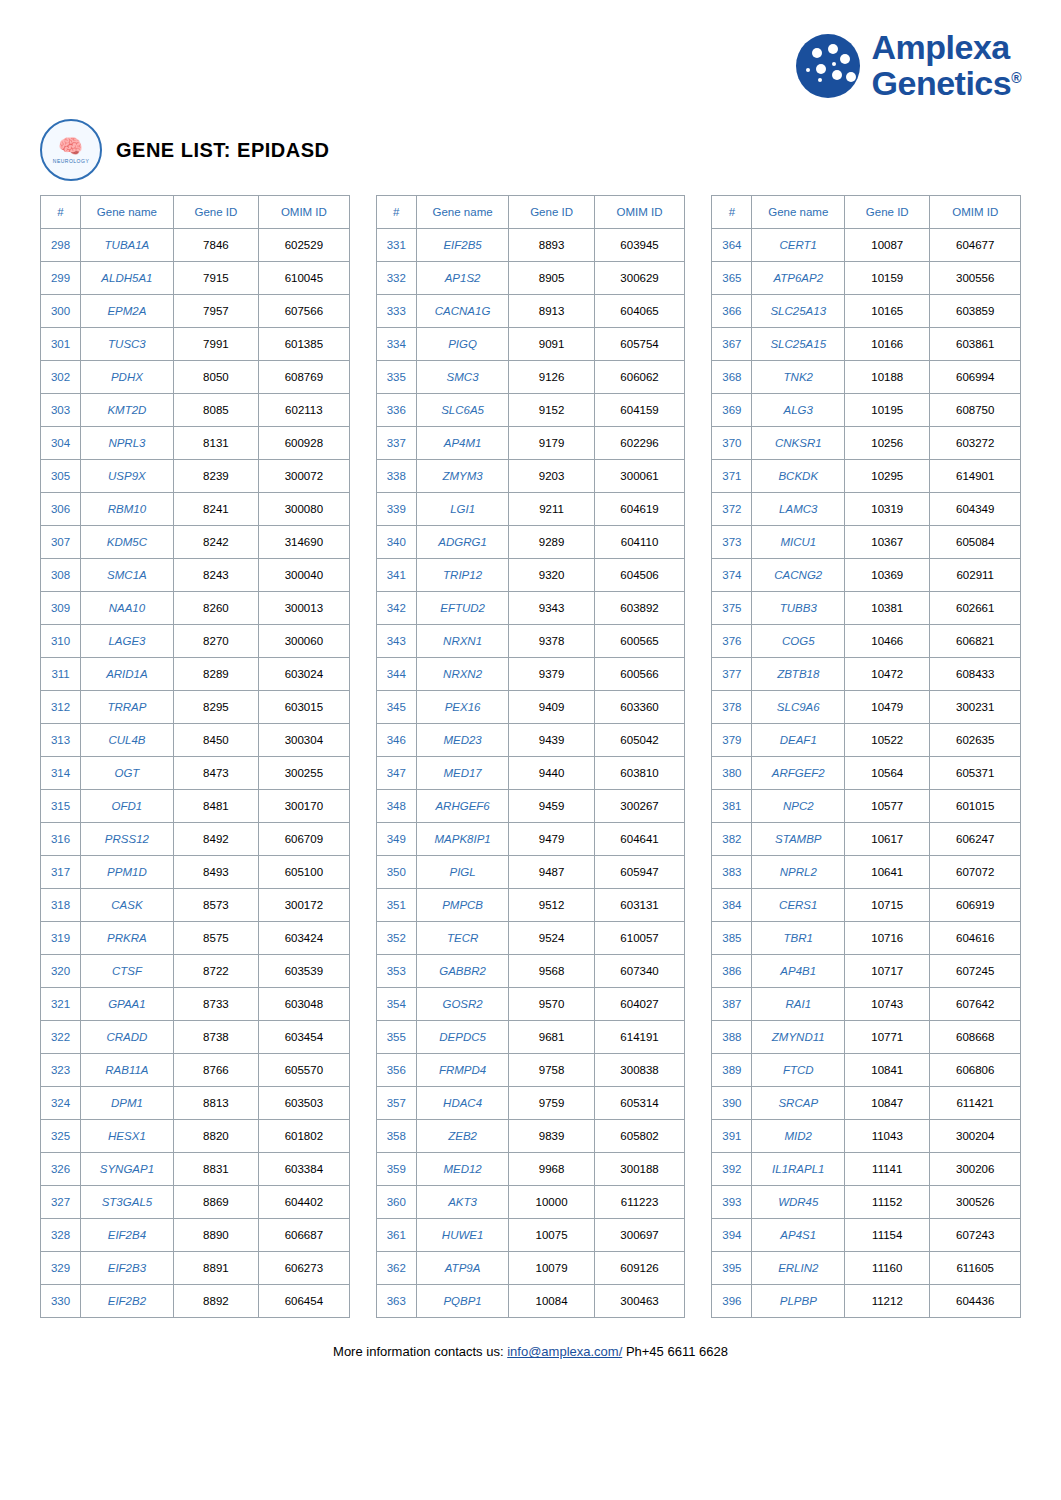Amplexa Genetics®
🧠 NEUROLOGY
GENE LIST: EPIDASD
| # | Gene name | Gene ID | OMIM ID |
| --- | --- | --- | --- |
| 298 | TUBA1A | 7846 | 602529 |
| 299 | ALDH5A1 | 7915 | 610045 |
| 300 | EPM2A | 7957 | 607566 |
| 301 | TUSC3 | 7991 | 601385 |
| 302 | PDHX | 8050 | 608769 |
| 303 | KMT2D | 8085 | 602113 |
| 304 | NPRL3 | 8131 | 600928 |
| 305 | USP9X | 8239 | 300072 |
| 306 | RBM10 | 8241 | 300080 |
| 307 | KDM5C | 8242 | 314690 |
| 308 | SMC1A | 8243 | 300040 |
| 309 | NAA10 | 8260 | 300013 |
| 310 | LAGE3 | 8270 | 300060 |
| 311 | ARID1A | 8289 | 603024 |
| 312 | TRRAP | 8295 | 603015 |
| 313 | CUL4B | 8450 | 300304 |
| 314 | OGT | 8473 | 300255 |
| 315 | OFD1 | 8481 | 300170 |
| 316 | PRSS12 | 8492 | 606709 |
| 317 | PPM1D | 8493 | 605100 |
| 318 | CASK | 8573 | 300172 |
| 319 | PRKRA | 8575 | 603424 |
| 320 | CTSF | 8722 | 603539 |
| 321 | GPAA1 | 8733 | 603048 |
| 322 | CRADD | 8738 | 603454 |
| 323 | RAB11A | 8766 | 605570 |
| 324 | DPM1 | 8813 | 603503 |
| 325 | HESX1 | 8820 | 601802 |
| 326 | SYNGAP1 | 8831 | 603384 |
| 327 | ST3GAL5 | 8869 | 604402 |
| 328 | EIF2B4 | 8890 | 606687 |
| 329 | EIF2B3 | 8891 | 606273 |
| 330 | EIF2B2 | 8892 | 606454 |
| # | Gene name | Gene ID | OMIM ID |
| --- | --- | --- | --- |
| 331 | EIF2B5 | 8893 | 603945 |
| 332 | AP1S2 | 8905 | 300629 |
| 333 | CACNA1G | 8913 | 604065 |
| 334 | PIGQ | 9091 | 605754 |
| 335 | SMC3 | 9126 | 606062 |
| 336 | SLC6A5 | 9152 | 604159 |
| 337 | AP4M1 | 9179 | 602296 |
| 338 | ZMYM3 | 9203 | 300061 |
| 339 | LGI1 | 9211 | 604619 |
| 340 | ADGRG1 | 9289 | 604110 |
| 341 | TRIP12 | 9320 | 604506 |
| 342 | EFTUD2 | 9343 | 603892 |
| 343 | NRXN1 | 9378 | 600565 |
| 344 | NRXN2 | 9379 | 600566 |
| 345 | PEX16 | 9409 | 603360 |
| 346 | MED23 | 9439 | 605042 |
| 347 | MED17 | 9440 | 603810 |
| 348 | ARHGEF6 | 9459 | 300267 |
| 349 | MAPK8IP1 | 9479 | 604641 |
| 350 | PIGL | 9487 | 605947 |
| 351 | PMPCB | 9512 | 603131 |
| 352 | TECR | 9524 | 610057 |
| 353 | GABBR2 | 9568 | 607340 |
| 354 | GOSR2 | 9570 | 604027 |
| 355 | DEPDC5 | 9681 | 614191 |
| 356 | FRMPD4 | 9758 | 300838 |
| 357 | HDAC4 | 9759 | 605314 |
| 358 | ZEB2 | 9839 | 605802 |
| 359 | MED12 | 9968 | 300188 |
| 360 | AKT3 | 10000 | 611223 |
| 361 | HUWE1 | 10075 | 300697 |
| 362 | ATP9A | 10079 | 609126 |
| 363 | PQBP1 | 10084 | 300463 |
| # | Gene name | Gene ID | OMIM ID |
| --- | --- | --- | --- |
| 364 | CERT1 | 10087 | 604677 |
| 365 | ATP6AP2 | 10159 | 300556 |
| 366 | SLC25A13 | 10165 | 603859 |
| 367 | SLC25A15 | 10166 | 603861 |
| 368 | TNK2 | 10188 | 606994 |
| 369 | ALG3 | 10195 | 608750 |
| 370 | CNKSR1 | 10256 | 603272 |
| 371 | BCKDK | 10295 | 614901 |
| 372 | LAMC3 | 10319 | 604349 |
| 373 | MICU1 | 10367 | 605084 |
| 374 | CACNG2 | 10369 | 602911 |
| 375 | TUBB3 | 10381 | 602661 |
| 376 | COG5 | 10466 | 606821 |
| 377 | ZBTB18 | 10472 | 608433 |
| 378 | SLC9A6 | 10479 | 300231 |
| 379 | DEAF1 | 10522 | 602635 |
| 380 | ARFGEF2 | 10564 | 605371 |
| 381 | NPC2 | 10577 | 601015 |
| 382 | STAMBP | 10617 | 606247 |
| 383 | NPRL2 | 10641 | 607072 |
| 384 | CERS1 | 10715 | 606919 |
| 385 | TBR1 | 10716 | 604616 |
| 386 | AP4B1 | 10717 | 607245 |
| 387 | RAI1 | 10743 | 607642 |
| 388 | ZMYND11 | 10771 | 608668 |
| 389 | FTCD | 10841 | 606806 |
| 390 | SRCAP | 10847 | 611421 |
| 391 | MID2 | 11043 | 300204 |
| 392 | IL1RAPL1 | 11141 | 300206 |
| 393 | WDR45 | 11152 | 300526 |
| 394 | AP4S1 | 11154 | 607243 |
| 395 | ERLIN2 | 11160 | 611605 |
| 396 | PLPBP | 11212 | 604436 |
More information contacts us: info@amplexa.com/ Ph+45 6611 6628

==============================

__TASK PROMPT__: Print exactly the lines that run from the line containing "10000 | 611223 |" to the end of the data, both ends included.

__SOLUTION__:
| 360 | AKT3 | 10000 | 611223 |
| 361 | HUWE1 | 10075 | 300697 |
| 362 | ATP9A | 10079 | 609126 |
| 363 | PQBP1 | 10084 | 300463 |
| # | Gene name | Gene ID | OMIM ID |
| --- | --- | --- | --- |
| 364 | CERT1 | 10087 | 604677 |
| 365 | ATP6AP2 | 10159 | 300556 |
| 366 | SLC25A13 | 10165 | 603859 |
| 367 | SLC25A15 | 10166 | 603861 |
| 368 | TNK2 | 10188 | 606994 |
| 369 | ALG3 | 10195 | 608750 |
| 370 | CNKSR1 | 10256 | 603272 |
| 371 | BCKDK | 10295 | 614901 |
| 372 | LAMC3 | 10319 | 604349 |
| 373 | MICU1 | 10367 | 605084 |
| 374 | CACNG2 | 10369 | 602911 |
| 375 | TUBB3 | 10381 | 602661 |
| 376 | COG5 | 10466 | 606821 |
| 377 | ZBTB18 | 10472 | 608433 |
| 378 | SLC9A6 | 10479 | 300231 |
| 379 | DEAF1 | 10522 | 602635 |
| 380 | ARFGEF2 | 10564 | 605371 |
| 381 | NPC2 | 10577 | 601015 |
| 382 | STAMBP | 10617 | 606247 |
| 383 | NPRL2 | 10641 | 607072 |
| 384 | CERS1 | 10715 | 606919 |
| 385 | TBR1 | 10716 | 604616 |
| 386 | AP4B1 | 10717 | 607245 |
| 387 | RAI1 | 10743 | 607642 |
| 388 | ZMYND11 | 10771 | 608668 |
| 389 | FTCD | 10841 | 606806 |
| 390 | SRCAP | 10847 | 611421 |
| 391 | MID2 | 11043 | 300204 |
| 392 | IL1RAPL1 | 11141 | 300206 |
| 393 | WDR45 | 11152 | 300526 |
| 394 | AP4S1 | 11154 | 607243 |
| 395 | ERLIN2 | 11160 | 611605 |
| 396 | PLPBP | 11212 | 604436 |
More information contacts us: info@amplexa.com/ Ph+45 6611 6628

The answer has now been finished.